I am a Chinese person teaching Japanese in the U.S. I speak three languages everyday and constantly deal with three different cultures, so sometimes I feel that I have a triple identity.
Reflected in the digital world, I write in three languages, clearly having different audience in mind. I used to have blogs in Chinese and Japanese, which are only open to my friends. This is a space where I share my personal life in detail with many photos. I live far away from most of my closest friends, so this is a nice way to keep them updated about my status. As I became busier and busier, I no longer have the time and energy to manage the blogs and now I post my status in WeChat, a Chinese platform very similar to Facebook. Unlike blog posts, these posts are very short, just to share some special moments and random thoughts with friends.
I also use Facebook, where I am more of a visitor than resident. Although most of my posts are about my personal life, compared to my posts in Chinese, I am more cautious about what I say there, since I am aware that they could affect my career (my students, colleagues, and potential collaborators, etc, may get access to my posts.)
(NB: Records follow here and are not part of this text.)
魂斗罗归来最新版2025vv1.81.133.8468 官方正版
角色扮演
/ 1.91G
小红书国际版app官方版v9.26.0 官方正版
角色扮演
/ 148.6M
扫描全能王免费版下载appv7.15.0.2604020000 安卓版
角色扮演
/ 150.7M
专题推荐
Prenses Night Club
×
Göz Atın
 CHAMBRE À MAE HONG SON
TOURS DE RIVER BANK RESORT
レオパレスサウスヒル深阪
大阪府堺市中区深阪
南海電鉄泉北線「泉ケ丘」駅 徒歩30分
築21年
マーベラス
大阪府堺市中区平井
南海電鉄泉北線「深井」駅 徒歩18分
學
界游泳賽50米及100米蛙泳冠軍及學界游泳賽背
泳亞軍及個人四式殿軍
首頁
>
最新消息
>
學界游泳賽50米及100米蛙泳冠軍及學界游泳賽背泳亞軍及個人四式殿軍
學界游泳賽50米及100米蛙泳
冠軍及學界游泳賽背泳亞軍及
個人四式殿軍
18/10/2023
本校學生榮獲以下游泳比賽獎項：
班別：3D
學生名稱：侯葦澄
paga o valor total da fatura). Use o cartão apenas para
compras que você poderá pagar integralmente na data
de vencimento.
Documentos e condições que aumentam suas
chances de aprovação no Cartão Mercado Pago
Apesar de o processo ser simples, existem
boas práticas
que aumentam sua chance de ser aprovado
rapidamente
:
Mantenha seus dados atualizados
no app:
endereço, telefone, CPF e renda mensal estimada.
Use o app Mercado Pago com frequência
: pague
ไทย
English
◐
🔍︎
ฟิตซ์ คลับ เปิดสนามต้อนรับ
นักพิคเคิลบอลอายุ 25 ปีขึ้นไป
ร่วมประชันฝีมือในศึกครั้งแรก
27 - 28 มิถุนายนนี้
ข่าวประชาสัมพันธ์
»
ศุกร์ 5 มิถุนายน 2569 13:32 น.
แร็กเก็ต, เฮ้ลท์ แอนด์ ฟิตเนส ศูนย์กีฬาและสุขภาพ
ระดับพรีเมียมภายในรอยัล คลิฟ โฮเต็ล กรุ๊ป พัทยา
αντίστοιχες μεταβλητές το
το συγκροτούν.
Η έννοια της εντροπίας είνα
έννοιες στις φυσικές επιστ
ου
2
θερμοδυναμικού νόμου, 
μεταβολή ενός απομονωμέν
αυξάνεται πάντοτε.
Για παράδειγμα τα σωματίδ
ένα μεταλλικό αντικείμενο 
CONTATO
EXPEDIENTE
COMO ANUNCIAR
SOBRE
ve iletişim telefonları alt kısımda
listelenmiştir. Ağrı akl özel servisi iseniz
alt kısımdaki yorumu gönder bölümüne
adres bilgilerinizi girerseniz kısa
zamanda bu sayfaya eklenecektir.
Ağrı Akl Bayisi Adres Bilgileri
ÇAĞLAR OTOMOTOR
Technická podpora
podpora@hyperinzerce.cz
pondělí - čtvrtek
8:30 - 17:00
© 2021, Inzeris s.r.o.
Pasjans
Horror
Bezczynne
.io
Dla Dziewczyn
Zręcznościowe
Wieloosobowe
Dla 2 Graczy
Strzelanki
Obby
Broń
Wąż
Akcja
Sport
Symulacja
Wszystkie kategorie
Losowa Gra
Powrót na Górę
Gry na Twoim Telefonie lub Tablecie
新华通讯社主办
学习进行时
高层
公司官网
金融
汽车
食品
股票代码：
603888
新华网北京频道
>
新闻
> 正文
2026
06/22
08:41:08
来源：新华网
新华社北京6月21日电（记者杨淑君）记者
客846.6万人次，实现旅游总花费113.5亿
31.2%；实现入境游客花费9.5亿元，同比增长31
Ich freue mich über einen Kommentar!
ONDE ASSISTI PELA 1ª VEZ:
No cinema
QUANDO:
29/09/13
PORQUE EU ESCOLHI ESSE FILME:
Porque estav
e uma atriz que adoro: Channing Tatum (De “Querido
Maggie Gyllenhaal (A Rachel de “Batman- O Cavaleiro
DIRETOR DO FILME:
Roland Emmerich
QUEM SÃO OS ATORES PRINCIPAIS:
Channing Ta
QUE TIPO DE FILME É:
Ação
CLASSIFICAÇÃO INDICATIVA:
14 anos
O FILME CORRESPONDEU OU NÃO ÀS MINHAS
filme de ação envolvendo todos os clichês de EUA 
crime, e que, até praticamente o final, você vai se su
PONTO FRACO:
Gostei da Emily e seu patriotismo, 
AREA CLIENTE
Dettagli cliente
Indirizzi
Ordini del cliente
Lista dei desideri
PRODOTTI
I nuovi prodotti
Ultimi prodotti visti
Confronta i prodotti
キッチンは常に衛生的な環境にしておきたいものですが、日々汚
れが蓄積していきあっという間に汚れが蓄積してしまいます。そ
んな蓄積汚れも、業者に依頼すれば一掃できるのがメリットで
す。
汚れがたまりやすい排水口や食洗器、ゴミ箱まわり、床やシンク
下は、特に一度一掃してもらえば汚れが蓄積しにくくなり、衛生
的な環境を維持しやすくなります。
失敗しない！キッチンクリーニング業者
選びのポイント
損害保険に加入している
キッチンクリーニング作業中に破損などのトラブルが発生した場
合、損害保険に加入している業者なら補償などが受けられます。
Despite the fact that I hold reservations for exposing myself to the public online, I do feel that technology could be a powerful tool for professional use. I created a Facebook page for Japanese-speaking community at Kenyon, so that students can practice communicating with each other in Japanese. I am getting more and more information about publications, literary criticism, teaching ideas, professional development opportunities, etc, from digital sources. Internet could also be very effective for making my research works known and accessible to a much wider audience. I have not taken full advantage of technology for that use yet, but I want to improve, and that is one of the most important reasons why I am participating in this workshop.